Summary: When the human race loses their ability to procreate, the last generation goes through childhood, rendering everything child-related obsolete by the time they turn fifteen. Friends Mia, Xian and Jesse are growing up in a world without hope, amongst humans who are trying to find the survival of their species in cloning or robotics. All three have reasons to want to escape from their bleak futures, but when they stumble upon a mystery in the tunnels Xian has discovered, they follow the clues that lead them to an unexpected surprise, and hopefully the redemption of the human race.
Number of Pages: 253
Age Range: 13-14
Review: In Children of Men by P.D. James, she explores the impending extinction of the human race from an adult perspective. It’s a bleak world, as babies and children are the world’s hope and the lack of them sends everyone into a profound depression. The Never Weres by Fiona Smyth captures a different angle of the same situation, focusing instead on the world’s last generation, already fifteen years old, looking for purpose and hope for the future.

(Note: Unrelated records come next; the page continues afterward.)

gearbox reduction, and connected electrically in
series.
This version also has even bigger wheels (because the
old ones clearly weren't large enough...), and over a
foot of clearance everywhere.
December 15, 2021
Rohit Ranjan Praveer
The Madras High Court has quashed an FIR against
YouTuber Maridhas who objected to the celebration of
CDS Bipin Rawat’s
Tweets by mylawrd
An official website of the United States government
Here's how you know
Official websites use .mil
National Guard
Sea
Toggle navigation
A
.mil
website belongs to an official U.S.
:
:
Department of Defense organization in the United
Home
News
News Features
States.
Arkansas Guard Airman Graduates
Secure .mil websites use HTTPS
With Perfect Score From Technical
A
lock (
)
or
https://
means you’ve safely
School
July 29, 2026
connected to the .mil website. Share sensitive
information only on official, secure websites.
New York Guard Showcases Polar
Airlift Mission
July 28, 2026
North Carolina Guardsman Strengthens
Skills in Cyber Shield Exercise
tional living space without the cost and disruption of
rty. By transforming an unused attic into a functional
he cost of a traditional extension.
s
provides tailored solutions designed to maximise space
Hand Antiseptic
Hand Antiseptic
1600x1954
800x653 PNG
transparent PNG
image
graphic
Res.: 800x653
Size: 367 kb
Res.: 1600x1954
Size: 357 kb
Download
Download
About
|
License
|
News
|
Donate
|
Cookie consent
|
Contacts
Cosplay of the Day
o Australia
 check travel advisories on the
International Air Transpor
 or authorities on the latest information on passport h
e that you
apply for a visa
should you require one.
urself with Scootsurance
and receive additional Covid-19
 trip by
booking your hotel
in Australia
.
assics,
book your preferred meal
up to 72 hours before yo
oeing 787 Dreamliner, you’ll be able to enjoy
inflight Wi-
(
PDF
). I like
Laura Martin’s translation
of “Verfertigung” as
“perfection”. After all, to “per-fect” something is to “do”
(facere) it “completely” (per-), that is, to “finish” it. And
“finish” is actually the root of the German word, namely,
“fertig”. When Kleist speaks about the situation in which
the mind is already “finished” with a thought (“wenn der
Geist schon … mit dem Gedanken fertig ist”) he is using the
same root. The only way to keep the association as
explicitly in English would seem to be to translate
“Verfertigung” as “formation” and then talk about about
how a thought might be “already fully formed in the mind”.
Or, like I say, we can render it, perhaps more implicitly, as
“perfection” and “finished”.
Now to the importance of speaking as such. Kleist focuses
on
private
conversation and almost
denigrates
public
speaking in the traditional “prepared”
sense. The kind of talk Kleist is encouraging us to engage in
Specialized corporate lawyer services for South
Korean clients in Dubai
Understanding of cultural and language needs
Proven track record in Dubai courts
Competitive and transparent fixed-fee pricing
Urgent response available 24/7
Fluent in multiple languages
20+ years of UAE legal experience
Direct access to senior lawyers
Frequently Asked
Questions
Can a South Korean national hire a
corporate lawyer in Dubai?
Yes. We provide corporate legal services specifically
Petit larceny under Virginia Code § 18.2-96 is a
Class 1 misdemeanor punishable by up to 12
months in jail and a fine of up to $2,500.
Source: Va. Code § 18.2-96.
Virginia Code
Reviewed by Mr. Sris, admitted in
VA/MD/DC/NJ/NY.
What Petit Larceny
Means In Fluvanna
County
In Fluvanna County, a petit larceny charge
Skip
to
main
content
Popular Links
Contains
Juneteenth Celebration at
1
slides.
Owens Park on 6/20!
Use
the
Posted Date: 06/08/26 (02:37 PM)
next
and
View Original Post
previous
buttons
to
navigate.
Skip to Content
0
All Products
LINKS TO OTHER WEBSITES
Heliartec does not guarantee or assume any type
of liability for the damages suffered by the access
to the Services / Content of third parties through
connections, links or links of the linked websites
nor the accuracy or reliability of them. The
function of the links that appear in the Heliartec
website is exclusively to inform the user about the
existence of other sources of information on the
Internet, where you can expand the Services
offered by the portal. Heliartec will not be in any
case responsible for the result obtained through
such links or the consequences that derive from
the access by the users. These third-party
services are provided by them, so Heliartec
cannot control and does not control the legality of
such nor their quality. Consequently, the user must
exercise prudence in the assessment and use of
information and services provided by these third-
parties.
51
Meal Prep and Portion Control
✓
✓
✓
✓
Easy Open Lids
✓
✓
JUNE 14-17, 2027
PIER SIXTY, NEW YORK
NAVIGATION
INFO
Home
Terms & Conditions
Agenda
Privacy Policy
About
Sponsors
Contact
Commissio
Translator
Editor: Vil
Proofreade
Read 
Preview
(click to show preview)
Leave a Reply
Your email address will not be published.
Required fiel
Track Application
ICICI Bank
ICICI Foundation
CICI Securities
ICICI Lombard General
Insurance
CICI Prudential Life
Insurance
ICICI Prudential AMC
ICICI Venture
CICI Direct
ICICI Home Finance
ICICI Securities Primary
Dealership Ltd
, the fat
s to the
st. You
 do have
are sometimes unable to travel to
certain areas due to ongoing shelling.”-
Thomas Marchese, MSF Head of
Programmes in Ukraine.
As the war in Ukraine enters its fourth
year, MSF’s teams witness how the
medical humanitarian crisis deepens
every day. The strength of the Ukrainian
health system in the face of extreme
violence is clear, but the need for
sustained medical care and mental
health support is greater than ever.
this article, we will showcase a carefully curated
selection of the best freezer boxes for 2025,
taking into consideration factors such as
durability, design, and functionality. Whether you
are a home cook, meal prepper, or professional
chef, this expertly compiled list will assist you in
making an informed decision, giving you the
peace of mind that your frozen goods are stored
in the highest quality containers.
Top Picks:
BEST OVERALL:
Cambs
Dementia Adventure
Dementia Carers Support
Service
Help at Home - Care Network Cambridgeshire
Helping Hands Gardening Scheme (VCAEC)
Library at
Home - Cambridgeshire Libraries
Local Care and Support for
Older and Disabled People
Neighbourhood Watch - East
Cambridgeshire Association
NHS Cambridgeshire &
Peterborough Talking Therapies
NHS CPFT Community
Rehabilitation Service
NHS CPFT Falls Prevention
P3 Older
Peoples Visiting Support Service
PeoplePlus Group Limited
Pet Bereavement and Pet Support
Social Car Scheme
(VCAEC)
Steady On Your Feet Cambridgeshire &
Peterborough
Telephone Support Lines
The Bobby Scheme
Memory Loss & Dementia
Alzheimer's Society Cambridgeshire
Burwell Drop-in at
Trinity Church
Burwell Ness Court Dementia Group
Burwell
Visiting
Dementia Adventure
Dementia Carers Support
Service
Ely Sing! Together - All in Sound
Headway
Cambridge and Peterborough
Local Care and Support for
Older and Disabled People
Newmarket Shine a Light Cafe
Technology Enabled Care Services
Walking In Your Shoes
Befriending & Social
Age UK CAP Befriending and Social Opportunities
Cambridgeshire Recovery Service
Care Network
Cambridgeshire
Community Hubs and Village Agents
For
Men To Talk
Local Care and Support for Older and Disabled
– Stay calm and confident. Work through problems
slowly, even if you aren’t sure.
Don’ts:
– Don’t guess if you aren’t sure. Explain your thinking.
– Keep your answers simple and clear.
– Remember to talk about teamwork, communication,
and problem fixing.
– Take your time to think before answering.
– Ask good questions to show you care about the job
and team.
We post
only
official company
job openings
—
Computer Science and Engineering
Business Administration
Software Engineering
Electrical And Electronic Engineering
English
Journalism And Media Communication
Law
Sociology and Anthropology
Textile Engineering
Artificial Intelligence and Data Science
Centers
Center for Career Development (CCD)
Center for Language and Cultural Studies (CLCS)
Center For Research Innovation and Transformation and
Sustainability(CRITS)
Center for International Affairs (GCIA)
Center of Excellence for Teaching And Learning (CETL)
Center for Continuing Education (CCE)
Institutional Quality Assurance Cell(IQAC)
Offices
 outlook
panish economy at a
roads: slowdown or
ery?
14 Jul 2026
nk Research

And they find it, through a mystery with twists and turns and clues the reader can decipher before Mia, Xian and Jesse do if they are reading and looking closely enough. Smyth is great in providing details through her illustrations, and her storyline is just deep enough to provide some satisfaction when the book ends.
I like it because you can read it two ways. It can be read as a lighter mystery, or as social commentary. I enjoyed how Smyth makes her characters easy to care about either way. It’s a bit of an odd book, but it’s worth reading for the illustrations alone. And even though it isn’t specifically identified in the book, it is obvious from Smyth’s drawings that the book is set in Toronto.
Memorable Quotes: In this book, the memorable quotes are Smyth’s illustrations. If you look carefully, you can see a million details you never would have thought she could fit into one drawing. But Smyth does, and it’s just fun. Plus, as an added bonus, her illustrations are diverse and inclusive.